Having previously worked in venues, most recently as Strategic Director at Wales Millennium Centre, I was used to teams being physically together and always under one roof. Any new role is a challenge, but becoming Managing Director for Tessitura Europe last January posed a challenge I hadn’t faced before – managing remotely.
Effective leadership is not always one size fits all, but a lot of the existing theory does assume the team is physically together. So how do you keep your team motivated when you’re all in separate locations? Here’s some things I’ve learnt:
In a physical environment, the opportunity for conversations are often limitless: the office, meetings, quick catch ups, the kitchen. When working remotely, you must plan these opportunities to ensure that key messages and information are understood and support staff wellbeing. Begin with over-communicating to make sure that everyone is getting the right message and no one feels isolated. There are a number of channels we communicate through to ensure everyone is kept up-to-date in a way they feel comfortable, such as staff meetings (which are recorded for those who can’t attend), one-to-ones on camera, instant message tools, and a virtual notice board.
The right message at the right time is always important. Ensuring you have the right tools to deliver that message is key when working remotely.

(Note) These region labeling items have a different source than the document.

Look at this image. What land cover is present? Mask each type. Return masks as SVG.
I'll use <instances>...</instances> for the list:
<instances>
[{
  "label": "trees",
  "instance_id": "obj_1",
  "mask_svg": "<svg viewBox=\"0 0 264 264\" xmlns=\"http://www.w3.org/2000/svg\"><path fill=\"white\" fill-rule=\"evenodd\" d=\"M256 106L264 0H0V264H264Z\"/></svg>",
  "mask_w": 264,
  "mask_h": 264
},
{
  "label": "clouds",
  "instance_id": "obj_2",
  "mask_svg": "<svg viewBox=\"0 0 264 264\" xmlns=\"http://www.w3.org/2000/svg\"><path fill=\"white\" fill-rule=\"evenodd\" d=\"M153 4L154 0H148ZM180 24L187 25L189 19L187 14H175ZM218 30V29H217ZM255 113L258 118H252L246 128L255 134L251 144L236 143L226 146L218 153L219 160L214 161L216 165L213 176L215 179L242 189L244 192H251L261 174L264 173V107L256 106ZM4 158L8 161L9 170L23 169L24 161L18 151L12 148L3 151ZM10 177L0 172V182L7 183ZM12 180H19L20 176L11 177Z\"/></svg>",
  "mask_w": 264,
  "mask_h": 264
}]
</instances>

Being involved, included and informed gives everyone their purpose and it’s essential in keeping the team engaged and motivated. Investing in robust technology is a must; at a minimum I’d suggest having:
- A secure, reliable video conference platform
- Instant chat tool for quick conversations (both work and social)
- Virtual “notice board” for companywide messages and sharing
Feeling part of a team is vital to motivation and those chats around the kitchen area may well be the first thing people miss as they work from home. We use a group on our online company noticeboard for everyone to share family photos, cartoons, and jokes along with other spaces for more specialised interests such as baking and crafts. A virtual after work drink or activity helps too. Without an office space, making the time for these personal connections is key to keeping teams connected with each other.
We have all heard the light-hearted comments about being productive in your pyjamas when a colleague works from home, but if these jokes become a perceived pressure then that becomes added stress for your team and can perpetuate the myth that working from home is not productive. Tessitura Network has grown from working with one organisation to now over 700 arts and cultural organisations in ten countries through a team that are all based from home. We know for a fact that where you work does not impact productivity – keeping your team motivated and engaged does. Trusting that your team will continue to deliver and knowing they trust you to support them is most important.
Regardless of location, being passionate about your role is the ultimate in motivation. As a not-for-profit organisation we live by our mission to advance the business of arts and culture. Every team member is committed to that mission because they understand their part in achieving it. They understand because we talk openly and honestly, provide tools and trust each other, which is what being part of a team is all about.
A new world is emerging with new ways of working. Trust that if you communicate openly, and provide the space and tools to connect, your team will continue to be motivated and be ready for whatever comes next.